The request ->
Update the material below by changing every "scientific name" to "species" and keeping everything else the same. Leave the pictures out of your answer.

>> START Data shown

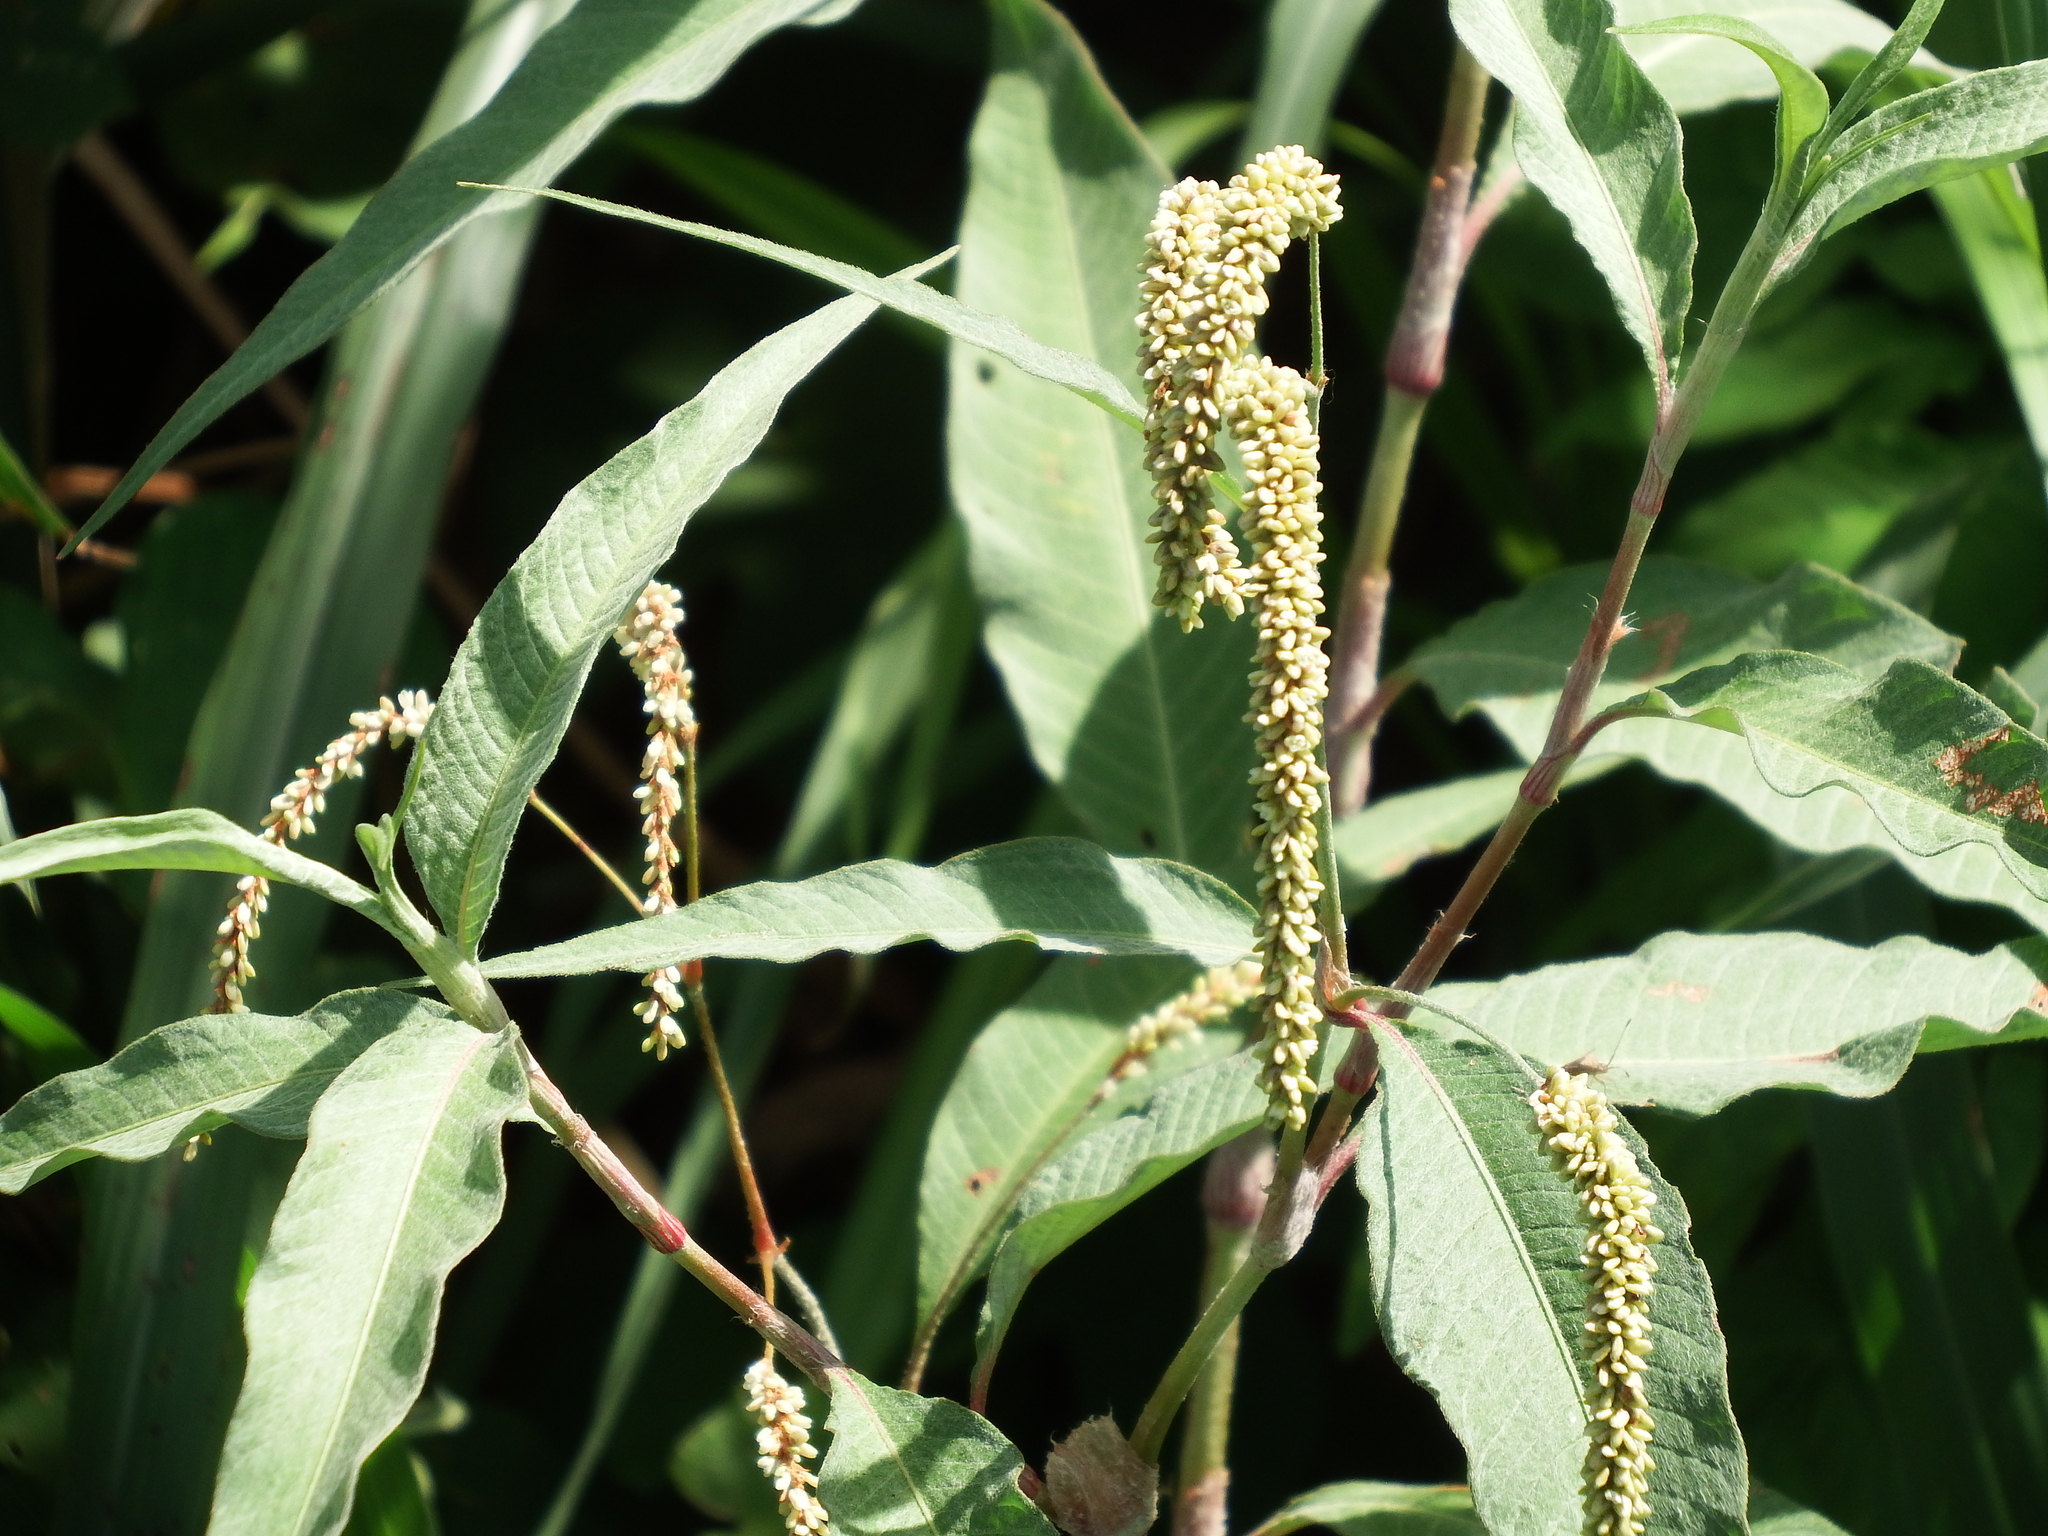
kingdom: Plantae
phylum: Tracheophyta
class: Magnoliopsida
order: Caryophyllales
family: Polygonaceae
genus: Persicaria
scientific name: Persicaria lanata
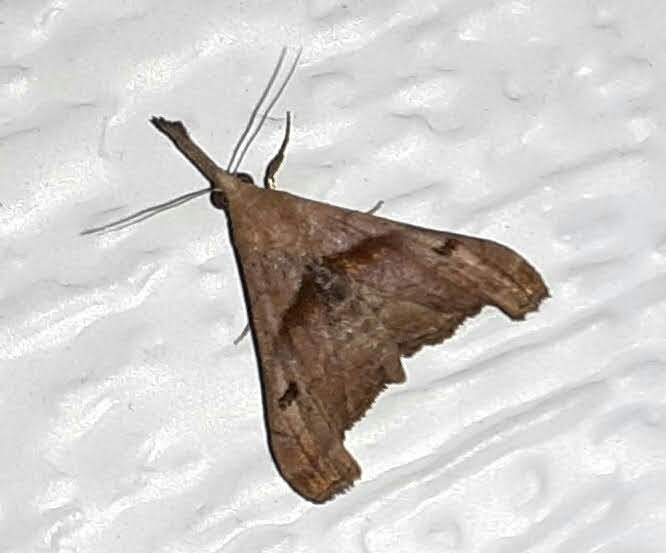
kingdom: Animalia
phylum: Arthropoda
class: Insecta
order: Lepidoptera
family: Erebidae
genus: Palthis
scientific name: Palthis angulalis
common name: Dark-spotted palthis moth
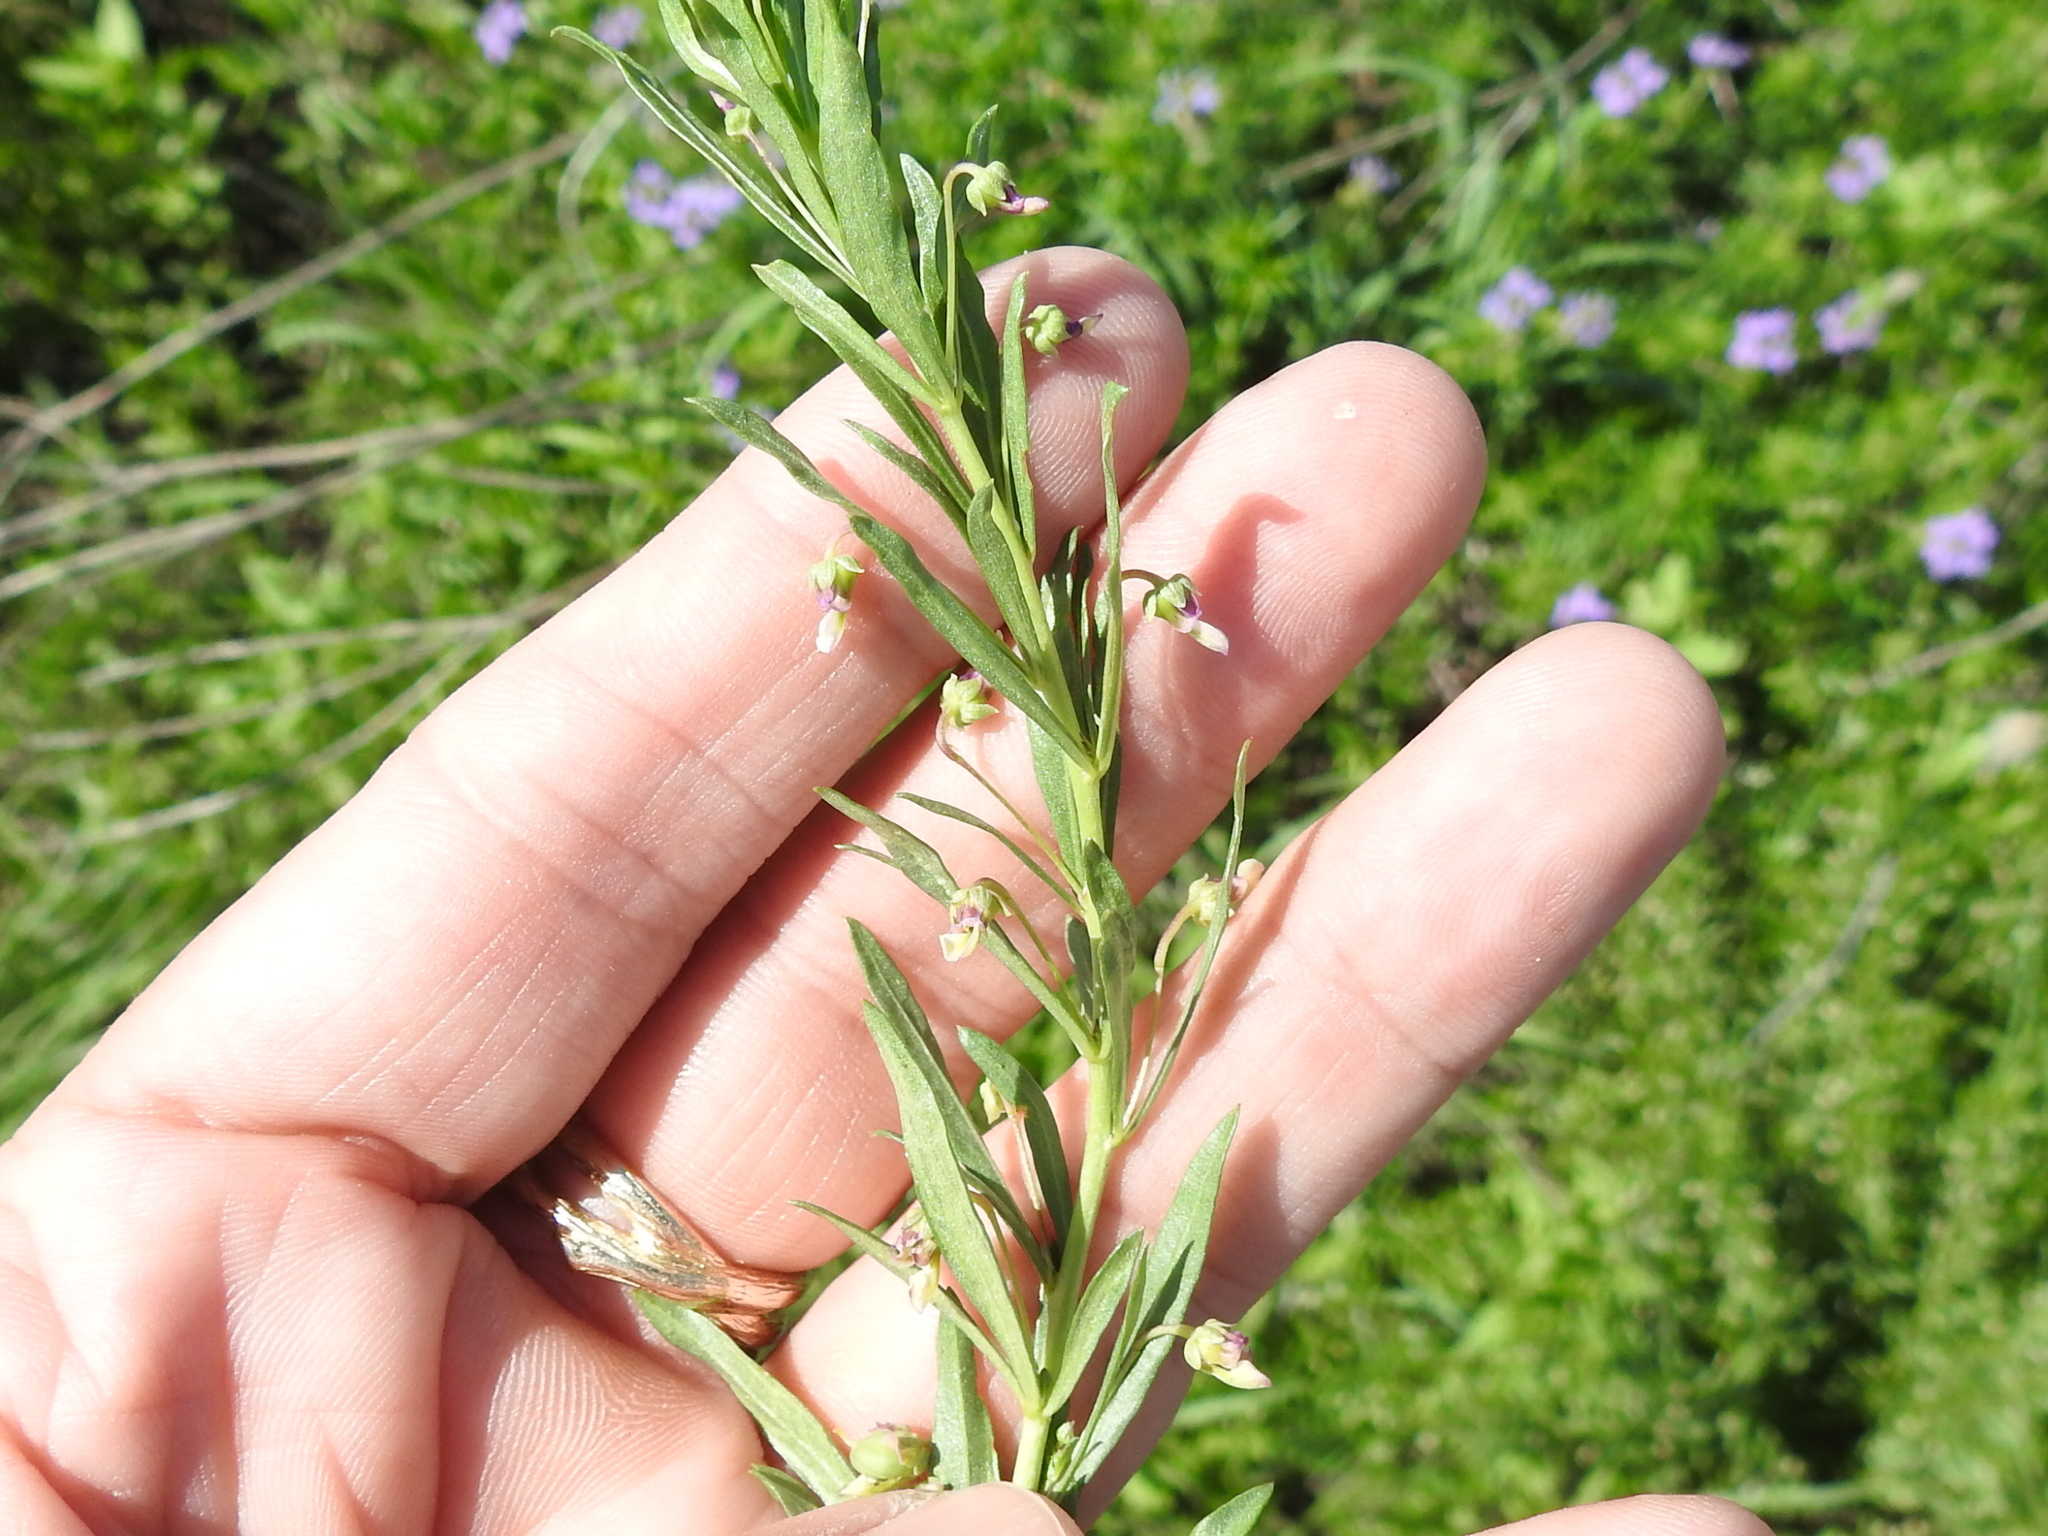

>> END Data shown

Answer for this exercise ->
kingdom: Plantae
phylum: Tracheophyta
class: Magnoliopsida
order: Caryophyllales
family: Polygonaceae
genus: Persicaria
species: Persicaria lanata
kingdom: Animalia
phylum: Arthropoda
class: Insecta
order: Lepidoptera
family: Erebidae
genus: Palthis
species: Palthis angulalis
common name: Dark-spotted palthis moth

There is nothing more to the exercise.